On Ubuntu 22.10 Desktop:uname -r 5.19.0-21-generic
/proc/config.gz
does not existThank you.
Apparently on Ubuntu the config can be found under /boot/config-5.19.0-21-generic
. Could you check that? That said, when I check that file on a live Ubuntu 21.10 ISO with that same kernel, CONFIG_X86_IOPL_IOPERM
is enabled...
Updated by Nicholas Chin almost 2 years ago
J Nky wrote in #note-5:
Hmm, so I'm assuming you are using superiotool from the coreboot-utils package?
Yes. Thanks to your instructions and after installation of
libpci-dev
i was able to build it.Now i get this when i trying to run it:
root@LAPTOP:~/coreboot/util/superiotool# sudo ./superiotool ioperm: Function not implemented Superiotool must be run as root.
But I only tested it on WSL2. Later I will try on Ubuntu itself.
UPD: Exactly the same on Ubuntu 22.10.
When you tested it on an actual Ubuntu 22.10 install, did it return "Function not implemented" or "Operation not permitted"?
Updated by J Nky almost 2 years ago
Nicholas Chin wrote in #note-15:
J Nky wrote in #note-5:
Hmm, so I'm assuming you are using superiotool from the coreboot-utils package?
Yes. Thanks to your instructions and after installation of
libpci-dev
i was able to build it.Now i get this when i trying to run it:
root@LAPTOP:~/coreboot/util/superiotool# sudo ./superiotool ioperm: Function not implemented Superiotool must be run as root.
But I only tested it on WSL2. Later I will try on Ubuntu itself.
UPD: Exactly the same on Ubuntu 22.10.
When you tested it on an actual Ubuntu 22.10 install, did it return "Function not implemented" or "Operation not permitted"?
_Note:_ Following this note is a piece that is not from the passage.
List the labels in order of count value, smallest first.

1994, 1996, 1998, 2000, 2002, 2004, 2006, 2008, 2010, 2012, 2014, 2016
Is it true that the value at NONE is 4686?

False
I used Ubuntu 22.10 from USB stick.
ioperm: Function not implemented
Updated by Nicholas Chin almost 2 years ago
Nicholas Chin wrote in #note-14:
Apparently on Ubuntu the config can be found under
/boot/config-5.19.0-21-generic
. Could you check that? That said, when I check that file on a live Ubuntu 21.10 ISO with that same kernel,CONFIG_X86_IOPL_IOPERM
is enabled...
Could you also check this file to see the value of CONFIG_X86_IOPL_IOPERM
?
Updated by Nicholas Chin over 1 year ago
I found this comment on this GitHub issue, which might explain the strange behaviour we are seeing: https://github.com/zamaudio/intelmetool/issues/20#issuecomment-751562837
I got this error too, and tracked the issue down.
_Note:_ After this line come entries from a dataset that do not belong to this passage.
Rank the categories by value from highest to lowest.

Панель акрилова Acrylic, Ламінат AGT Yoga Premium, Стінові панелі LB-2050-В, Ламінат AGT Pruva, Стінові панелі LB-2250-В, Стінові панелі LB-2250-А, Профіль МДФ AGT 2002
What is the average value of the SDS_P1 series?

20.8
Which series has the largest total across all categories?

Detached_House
iopl() returns an error EPERM (Operation not permitted) - even when invoked as root - if the kernel is in "lockdown mode". One of the things that lockdown mode does is disables userspace access to privileged I/O.
You can check if you are in lockdown mode as follows:
$ cat /sys/kernel/security/lockdown
none [integrity] confidentialityModern Linux distributions - such as Debian, in my case - will automatically enter lockdown mode (integrity) when the kernel is booted with EFI Secure Boot enabled. To fix the issue I simply disabled Secure Boot and restarted my machine.
Could you check if your system is in lockdown mode and if you have secure boot enabled?